◆ TEXTO FORNECIDO
****************

Jovem ferida com caco de garrafa no rosto 'abandalhada' pelo SIC e PGR
A cidadã Victorina Chilala Tchitacumula, de 21 anos de idade, que no passado dia 18 de Dezembro foi ferida com gravidade por um cliente, no restaurante em que trabalhava, algures no Luanda Sul, está apoquentada pelo facto do seu algoz não ter assumido a reparação de danos provocados.
Por: Matias Miguel
A jovem voltou a procurar este jornal, para, desta vez, demostrar a sua indignação ante a alegada impavidez do Serviço de Investigação Criminal (SIC) em Viana, que não moveu palha alguma contra Edson Leal, de 26 anos, que lhe desferiu o golpe com uma garrafa de cerveja que deixou o seu rosto desfigurado.
De acordo Victorina, depois do incidente do passado dia 18 de Dezembro, esperava por uma reacção mais acutilante por parte do SIC contra Edson, "mas isso não aconteceu".
"Ele deixou marcas indeléveis no meu rosto e hoje, na rua, suporto todo tipo de adjectivo: bêbada, mulher da vida, etc... só por causa dele", refere, salientando que gasta muito dinheiro no vai e vem à PGR do Zango, mas até agora, apesar da queixa feita nunca foi ouvida pelo SIC de Viana.
O que mais a apoquenta é o facto de Edson estar a gabar-se, "como se tivesse ganho um troféu fruto das promessas que foi fazendo".
"Ele diz por aí que estragou a minha beleza porque eu me armava em mulher boa", revela, afirmando mais adiante que Edson, aos amigos, diz que é intocável.
Por causa do preconceito, Vitoriana deixou de trabalhar e, agora, a suportar todas consequências que o desemprego acarreta.
Processo estagnado
Ela conta que no dia 28 de Dezembro, o Investigador do SIC, cujo nome não foi revelado, disse-lhe para voltar dia 12 Janeiro, depois de se registar o processo número 22643/22.
"Sinto-me desesperada e humilhada, frisou. Ouvido o investigador, este garantiu que o processo terá pernas para andar depois de receber o despacho do PGR.
"No caso da jovem Victorina Chilala Tchtacumula, constituiu-se o processo 22643/22. No entanto, nós, SIC, remetemos ao Procurador Geral da República para emitir um despacho, só depois é que vamos ouvir a jovem, e seguir os trâmites que se exigem em processos de género”, explicou.

****************

(Entradas do conjunto de dados)
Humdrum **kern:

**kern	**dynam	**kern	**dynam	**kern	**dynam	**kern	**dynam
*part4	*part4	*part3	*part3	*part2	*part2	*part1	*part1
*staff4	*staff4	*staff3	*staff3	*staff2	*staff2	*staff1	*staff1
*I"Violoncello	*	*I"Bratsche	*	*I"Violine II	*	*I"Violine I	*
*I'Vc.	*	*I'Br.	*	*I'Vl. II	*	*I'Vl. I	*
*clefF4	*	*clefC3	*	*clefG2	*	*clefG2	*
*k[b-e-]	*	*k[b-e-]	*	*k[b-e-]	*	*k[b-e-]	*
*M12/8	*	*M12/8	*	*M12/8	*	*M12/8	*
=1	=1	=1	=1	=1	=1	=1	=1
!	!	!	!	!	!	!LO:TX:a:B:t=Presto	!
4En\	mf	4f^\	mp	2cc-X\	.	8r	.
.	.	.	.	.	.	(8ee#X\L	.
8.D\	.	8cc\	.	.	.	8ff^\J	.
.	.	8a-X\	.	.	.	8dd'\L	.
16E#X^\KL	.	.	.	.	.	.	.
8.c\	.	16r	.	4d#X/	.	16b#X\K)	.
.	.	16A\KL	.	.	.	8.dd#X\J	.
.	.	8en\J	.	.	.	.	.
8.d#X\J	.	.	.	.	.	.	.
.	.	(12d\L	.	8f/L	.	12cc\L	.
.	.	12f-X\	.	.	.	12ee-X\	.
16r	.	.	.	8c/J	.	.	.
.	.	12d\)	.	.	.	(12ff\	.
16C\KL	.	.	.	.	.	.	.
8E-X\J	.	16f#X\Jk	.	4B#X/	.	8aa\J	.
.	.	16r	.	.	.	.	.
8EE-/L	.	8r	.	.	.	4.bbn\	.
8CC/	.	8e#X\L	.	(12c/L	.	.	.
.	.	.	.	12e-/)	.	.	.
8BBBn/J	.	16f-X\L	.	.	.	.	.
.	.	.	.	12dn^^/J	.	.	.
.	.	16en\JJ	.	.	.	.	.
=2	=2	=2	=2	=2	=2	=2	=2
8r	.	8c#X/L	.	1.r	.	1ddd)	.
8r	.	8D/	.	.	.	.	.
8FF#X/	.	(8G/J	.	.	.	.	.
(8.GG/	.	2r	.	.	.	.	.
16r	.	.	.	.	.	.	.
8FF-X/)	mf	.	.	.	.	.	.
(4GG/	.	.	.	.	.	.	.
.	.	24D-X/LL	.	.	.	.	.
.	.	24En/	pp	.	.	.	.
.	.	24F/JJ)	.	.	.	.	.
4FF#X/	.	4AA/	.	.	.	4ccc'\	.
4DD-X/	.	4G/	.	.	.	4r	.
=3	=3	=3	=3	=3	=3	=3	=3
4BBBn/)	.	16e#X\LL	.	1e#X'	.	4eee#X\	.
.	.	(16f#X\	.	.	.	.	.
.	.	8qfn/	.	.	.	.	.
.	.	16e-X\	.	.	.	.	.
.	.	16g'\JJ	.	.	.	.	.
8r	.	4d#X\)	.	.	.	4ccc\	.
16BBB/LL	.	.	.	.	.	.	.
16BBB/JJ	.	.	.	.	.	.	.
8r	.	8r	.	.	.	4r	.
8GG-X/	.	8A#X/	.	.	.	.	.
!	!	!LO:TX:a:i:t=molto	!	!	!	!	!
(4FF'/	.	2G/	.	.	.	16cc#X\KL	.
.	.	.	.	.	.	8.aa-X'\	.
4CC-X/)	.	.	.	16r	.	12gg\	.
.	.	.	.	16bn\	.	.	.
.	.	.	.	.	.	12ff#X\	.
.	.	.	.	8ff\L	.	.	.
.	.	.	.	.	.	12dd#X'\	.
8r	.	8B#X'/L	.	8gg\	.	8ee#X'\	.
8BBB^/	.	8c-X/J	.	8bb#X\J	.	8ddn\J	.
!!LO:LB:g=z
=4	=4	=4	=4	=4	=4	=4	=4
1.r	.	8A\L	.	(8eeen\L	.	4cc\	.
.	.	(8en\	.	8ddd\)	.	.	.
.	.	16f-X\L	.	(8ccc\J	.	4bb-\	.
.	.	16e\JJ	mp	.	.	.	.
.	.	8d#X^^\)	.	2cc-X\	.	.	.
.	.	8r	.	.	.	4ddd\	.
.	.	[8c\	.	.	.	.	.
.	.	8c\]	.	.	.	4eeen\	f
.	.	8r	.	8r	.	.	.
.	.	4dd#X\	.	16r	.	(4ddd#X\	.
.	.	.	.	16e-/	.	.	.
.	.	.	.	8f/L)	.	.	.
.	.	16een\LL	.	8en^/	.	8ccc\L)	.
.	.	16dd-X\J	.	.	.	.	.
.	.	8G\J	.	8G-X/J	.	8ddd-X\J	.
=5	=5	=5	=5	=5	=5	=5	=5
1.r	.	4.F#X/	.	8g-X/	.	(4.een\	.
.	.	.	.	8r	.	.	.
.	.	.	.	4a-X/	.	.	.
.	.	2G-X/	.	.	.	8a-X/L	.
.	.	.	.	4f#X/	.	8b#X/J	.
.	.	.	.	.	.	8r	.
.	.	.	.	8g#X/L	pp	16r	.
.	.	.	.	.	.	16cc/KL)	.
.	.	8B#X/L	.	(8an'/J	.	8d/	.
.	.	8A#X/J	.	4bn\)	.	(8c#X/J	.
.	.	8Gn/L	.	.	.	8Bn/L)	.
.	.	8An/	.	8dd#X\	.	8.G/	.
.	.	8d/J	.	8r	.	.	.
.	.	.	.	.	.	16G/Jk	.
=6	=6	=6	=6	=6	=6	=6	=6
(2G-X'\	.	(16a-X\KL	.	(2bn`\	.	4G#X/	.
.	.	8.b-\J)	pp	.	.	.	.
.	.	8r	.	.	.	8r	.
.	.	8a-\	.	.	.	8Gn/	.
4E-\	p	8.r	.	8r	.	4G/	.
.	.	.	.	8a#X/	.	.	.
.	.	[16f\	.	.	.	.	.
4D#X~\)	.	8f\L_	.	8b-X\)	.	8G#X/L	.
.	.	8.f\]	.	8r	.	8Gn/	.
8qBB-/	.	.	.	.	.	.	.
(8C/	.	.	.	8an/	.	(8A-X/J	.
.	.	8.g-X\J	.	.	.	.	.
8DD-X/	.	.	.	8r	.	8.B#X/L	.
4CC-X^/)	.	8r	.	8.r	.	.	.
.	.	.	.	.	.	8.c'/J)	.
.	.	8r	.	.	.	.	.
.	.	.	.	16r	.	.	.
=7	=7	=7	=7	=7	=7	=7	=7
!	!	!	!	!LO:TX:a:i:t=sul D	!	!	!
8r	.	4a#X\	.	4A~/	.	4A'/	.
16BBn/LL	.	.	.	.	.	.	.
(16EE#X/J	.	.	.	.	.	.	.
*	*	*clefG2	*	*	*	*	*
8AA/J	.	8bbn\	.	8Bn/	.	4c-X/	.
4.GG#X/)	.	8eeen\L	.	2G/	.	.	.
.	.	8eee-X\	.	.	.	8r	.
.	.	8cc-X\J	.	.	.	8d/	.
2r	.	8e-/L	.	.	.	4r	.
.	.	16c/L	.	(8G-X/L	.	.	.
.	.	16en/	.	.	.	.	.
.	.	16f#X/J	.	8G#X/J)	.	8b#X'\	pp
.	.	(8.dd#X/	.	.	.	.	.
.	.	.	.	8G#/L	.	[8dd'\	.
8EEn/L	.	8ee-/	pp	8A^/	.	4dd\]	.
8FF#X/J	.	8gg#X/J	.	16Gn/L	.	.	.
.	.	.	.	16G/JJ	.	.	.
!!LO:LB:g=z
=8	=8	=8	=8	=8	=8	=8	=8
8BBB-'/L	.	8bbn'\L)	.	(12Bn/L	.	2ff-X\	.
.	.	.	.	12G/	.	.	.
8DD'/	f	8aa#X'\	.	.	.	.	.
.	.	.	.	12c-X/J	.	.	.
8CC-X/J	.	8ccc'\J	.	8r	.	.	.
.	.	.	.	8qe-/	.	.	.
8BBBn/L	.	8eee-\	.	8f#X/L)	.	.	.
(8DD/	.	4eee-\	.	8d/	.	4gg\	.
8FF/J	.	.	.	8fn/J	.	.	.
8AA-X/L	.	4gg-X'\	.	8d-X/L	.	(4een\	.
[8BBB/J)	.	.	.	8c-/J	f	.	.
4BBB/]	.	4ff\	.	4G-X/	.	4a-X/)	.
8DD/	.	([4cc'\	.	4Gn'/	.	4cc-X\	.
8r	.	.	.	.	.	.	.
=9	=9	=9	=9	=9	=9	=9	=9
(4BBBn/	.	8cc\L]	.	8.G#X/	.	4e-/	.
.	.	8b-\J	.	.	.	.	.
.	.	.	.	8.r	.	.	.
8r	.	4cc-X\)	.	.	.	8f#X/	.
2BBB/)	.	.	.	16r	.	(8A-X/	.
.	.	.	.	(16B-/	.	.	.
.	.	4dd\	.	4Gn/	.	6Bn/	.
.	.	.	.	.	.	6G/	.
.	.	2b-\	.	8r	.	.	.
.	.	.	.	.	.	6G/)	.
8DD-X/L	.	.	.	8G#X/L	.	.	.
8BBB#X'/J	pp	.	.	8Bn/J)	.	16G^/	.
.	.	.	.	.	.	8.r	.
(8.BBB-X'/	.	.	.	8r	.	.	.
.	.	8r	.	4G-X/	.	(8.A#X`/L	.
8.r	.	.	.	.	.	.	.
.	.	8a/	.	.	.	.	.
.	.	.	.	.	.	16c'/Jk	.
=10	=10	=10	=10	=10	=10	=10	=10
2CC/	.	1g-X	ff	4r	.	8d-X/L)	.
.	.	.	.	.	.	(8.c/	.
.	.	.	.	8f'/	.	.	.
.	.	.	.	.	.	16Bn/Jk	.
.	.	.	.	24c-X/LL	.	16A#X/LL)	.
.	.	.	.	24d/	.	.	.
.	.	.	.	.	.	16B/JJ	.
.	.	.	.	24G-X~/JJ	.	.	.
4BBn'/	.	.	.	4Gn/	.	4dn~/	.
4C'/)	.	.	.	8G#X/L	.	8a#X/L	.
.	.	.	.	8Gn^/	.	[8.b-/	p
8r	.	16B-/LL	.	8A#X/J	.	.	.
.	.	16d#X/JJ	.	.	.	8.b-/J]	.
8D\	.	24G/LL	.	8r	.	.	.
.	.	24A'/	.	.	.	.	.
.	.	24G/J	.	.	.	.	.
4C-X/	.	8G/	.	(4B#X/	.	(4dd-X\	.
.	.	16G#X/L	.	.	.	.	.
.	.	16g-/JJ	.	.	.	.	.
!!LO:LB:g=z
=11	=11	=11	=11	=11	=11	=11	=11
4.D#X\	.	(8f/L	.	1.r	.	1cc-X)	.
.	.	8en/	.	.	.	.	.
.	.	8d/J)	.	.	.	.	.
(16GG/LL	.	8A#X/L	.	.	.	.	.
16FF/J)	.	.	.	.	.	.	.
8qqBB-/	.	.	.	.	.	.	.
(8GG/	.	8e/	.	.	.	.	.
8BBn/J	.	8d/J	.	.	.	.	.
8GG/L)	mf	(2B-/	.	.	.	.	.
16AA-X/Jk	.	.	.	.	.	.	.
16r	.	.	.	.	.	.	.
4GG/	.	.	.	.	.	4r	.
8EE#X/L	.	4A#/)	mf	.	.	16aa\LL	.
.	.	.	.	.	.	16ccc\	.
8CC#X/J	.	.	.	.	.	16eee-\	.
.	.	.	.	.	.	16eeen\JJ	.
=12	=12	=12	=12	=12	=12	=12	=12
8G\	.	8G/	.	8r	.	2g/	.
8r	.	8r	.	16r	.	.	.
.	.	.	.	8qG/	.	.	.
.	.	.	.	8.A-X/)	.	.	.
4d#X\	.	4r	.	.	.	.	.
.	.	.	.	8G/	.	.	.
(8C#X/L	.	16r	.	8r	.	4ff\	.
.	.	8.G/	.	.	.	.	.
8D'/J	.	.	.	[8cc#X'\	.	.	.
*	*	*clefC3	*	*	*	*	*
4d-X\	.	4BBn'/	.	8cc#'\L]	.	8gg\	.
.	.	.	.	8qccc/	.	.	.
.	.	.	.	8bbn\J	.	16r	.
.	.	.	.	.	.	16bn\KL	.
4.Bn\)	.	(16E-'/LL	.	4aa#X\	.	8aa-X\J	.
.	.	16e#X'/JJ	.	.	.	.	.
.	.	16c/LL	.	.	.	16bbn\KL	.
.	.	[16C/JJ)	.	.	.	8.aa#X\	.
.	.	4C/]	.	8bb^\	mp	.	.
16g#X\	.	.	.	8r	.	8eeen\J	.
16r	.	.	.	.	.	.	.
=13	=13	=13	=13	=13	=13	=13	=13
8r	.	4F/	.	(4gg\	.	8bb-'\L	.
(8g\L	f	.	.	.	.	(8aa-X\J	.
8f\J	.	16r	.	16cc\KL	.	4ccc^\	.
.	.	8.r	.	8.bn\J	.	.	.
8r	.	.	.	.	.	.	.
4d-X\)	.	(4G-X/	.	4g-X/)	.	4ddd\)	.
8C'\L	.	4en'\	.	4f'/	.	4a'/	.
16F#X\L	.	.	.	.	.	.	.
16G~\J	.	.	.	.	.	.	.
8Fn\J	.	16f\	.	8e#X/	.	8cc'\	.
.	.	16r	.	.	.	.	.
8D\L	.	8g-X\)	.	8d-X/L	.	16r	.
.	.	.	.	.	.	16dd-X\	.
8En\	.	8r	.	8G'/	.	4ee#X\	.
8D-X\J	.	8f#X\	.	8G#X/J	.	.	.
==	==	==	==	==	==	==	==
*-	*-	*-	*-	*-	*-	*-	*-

****************

◆ EXERCÍCIO A
Indique se cada afirmação concorda com a notícia sobre a jovem ferida com um caco de garrafa, respondendo sim ou não e citando as palavras decisivas: (i) a jovem foi ferida no dia 18 de Dezembro; (ii) Edson Leal tem 21 anos; (iii) o SIC de Viana já ouviu a jovem.
◆ EXERCÍCIO B
Devolva, sem alterações, o trecho da notícia que vai de "Por: Matias Miguel" até "seu rosto desfigurado.", inclusive.

◆ RESPOSTA A
(i) Sim: "no passado dia 18 de Dezembro foi ferida com gravidade por um cliente".
(ii) Não: "Edson Leal, de 26 anos".
(iii) Não: "nunca foi ouvida pelo SIC de Viana".

◆ RESPOSTA B
Por: Matias Miguel
A jovem voltou a procurar este jornal, para, desta vez, demostrar a sua indignação ante a alegada impavidez do Serviço de Investigação Criminal (SIC) em Viana, que não moveu palha alguma contra Edson Leal, de 26 anos, que lhe desferiu o golpe com uma garrafa de cerveja que deixou o seu rosto desfigurado.